BVerfG v. 03.06.1975: Zur Wiedereinsetzung in die Einspruchsfrist bei Irrtum des Betroffenen hinsichtlich einer Teileinstellung des Verfahrens durch die Staatsanwaltschaft


Das Bundesverfassungsgericht (Beschluss vom 03.06.1975 - 2 BvR 457/74) hat entschieden:
Hält der Betroffene irrtümlich bei einer Teileinstellung eines verkehrsrechtllichen Strafverfahrens durch die Staatsanwaltschaft für eine Beendigung des gesamten Verfahrens und versäumt er daraufhin die Einspruchsfrist gegen den Bußgeldbescheid der Verwaltungsbehörde, so gebietet es der Anspruch auf rechtliches Gehör, ihm Wiedereinsetzung in den vorigen Stand zu gewähren, wenn die Verwaltungsbehörde ihm auf seine Gegenvorstellungen hin noch eine schriftliche Stellungnahme zugesagt hat.

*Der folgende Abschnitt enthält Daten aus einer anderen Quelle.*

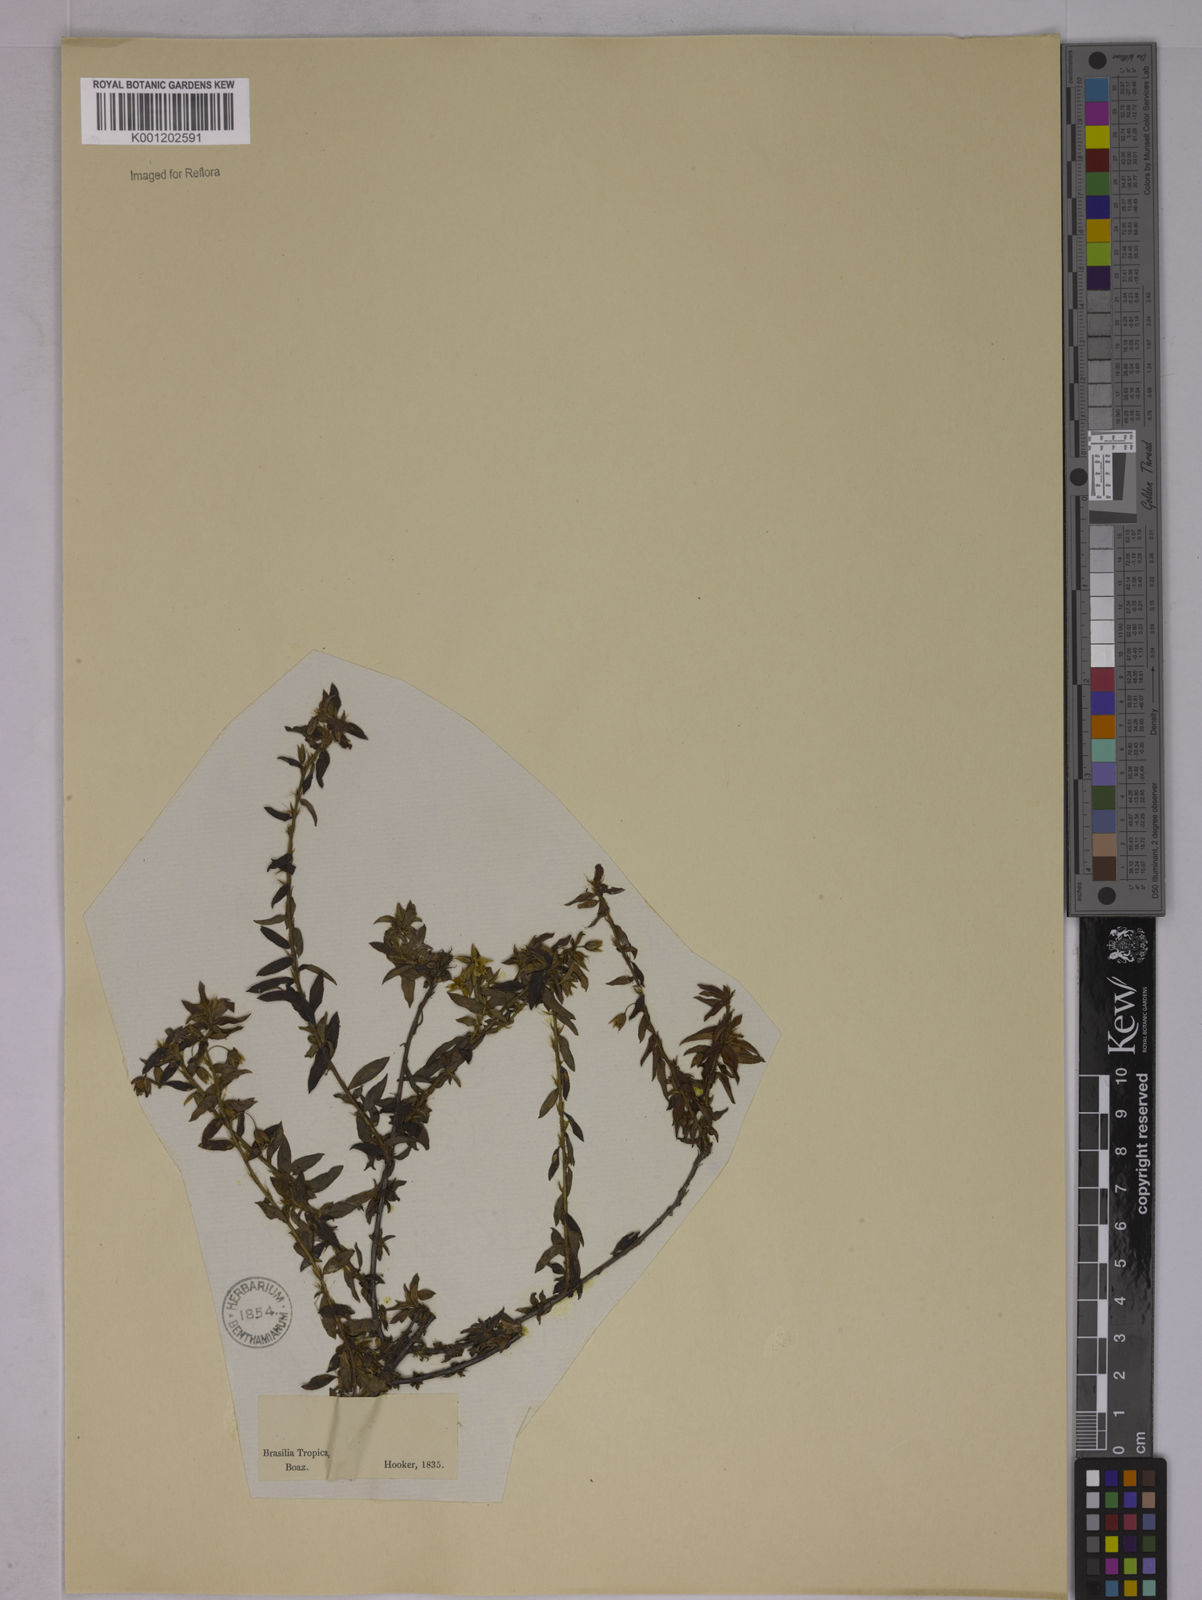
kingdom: Plantae
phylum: Tracheophyta
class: Magnoliopsida
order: Malpighiales
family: Ochnaceae
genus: Sauvagesia
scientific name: Sauvagesia erecta
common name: Creole tea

Siehe auch Rechtliches Gehör und Wiedereinsetzung in den vorigen Stand


Gründe:

A.

I.

1. Die Beschwerdeführerin hatte als Fahrerin eines PKW einen Zusammenstoß mit einem Radfahrer, der dabei leicht verletzt wurde. Die Staatsanwaltschaft leitete gegen beide Unfallbeteiligten getrennte Ermittlungsverfahren ein. Das Verfahren gegen den Radfahrer wurde mangels Verdachts einer Straftat und im übrigen gemäß § 47 OWiG eingestellt. Im Verfahren gegen die Beschwerdeführerin verneinte die Staatsanwaltschaft das besondere öffentliche Interesse an der Strafverfolgung wegen fahrlässiger Körperverletzung, stellte insoweit ein und gab die Sache zur Verfolgung wegen Ordnungswidrigkeit an das Ordnungsamt der Stadt K. ab. Hiervon wurde der Beschwerdeführerin unter dem 31. Juli 1973 Nachricht gegeben. Infolge eines Kanzleiversehens wurde ihr aber unter dem gleichen Datum und mit ihrem Namen versehen auch die für den Radfahrer bestimmte Einstellungsnachricht zugesandt. Diese lautete: "Das Verfahren gegen Sie wegen Verletzung der Straßenverkehrsvorschriften ist eingestellt".

2. Während die Beschwerdeführerin daraufhin das Verfahren in vollem Umfang eingestellt glaubte, erließ das Ordnungsamt der Stadt K. am 24. September 1973 gegen sie einen Bußgeldbescheid über 65 DM Geldbuße wegen Vorfahrtsverletzung. Der Bußgeldbescheid wurde durch Übergabe an ihre Mutter zugestellt, da sie selbst sich einige Tage auswärts zu Besuch bei einer Freundin befand. Bei einem Telefongespräch mit der Mutter erfuhr sie von der Zustellung, ließ sich den Bescheid vorlesen und bat ihre Mutter, beim Ordnungsamt unter Vorlage der beiden Einstellungsnachrichten der Staatsanwaltschaft prüfen zu lassen, ob der Verfahrensfortgang rechtens sei. Die Mutter suchte das Ordnungsamt auf und legte dem zuständigen Sachbearbeiter die Einstellungsnachrichten vor. Da der Versuch, den Fall durch fernmündliche Rückfrage bei der Staatsanwaltschaft sofort aufzuklären, ohne Erfolg blieb, erklärte der Sachbearbeiter, die Beschwerdeführerin werde von ihm schriftlich Bescheid erhalten; sie solle bis auf weiteres die Geldbuße nicht bezahlen.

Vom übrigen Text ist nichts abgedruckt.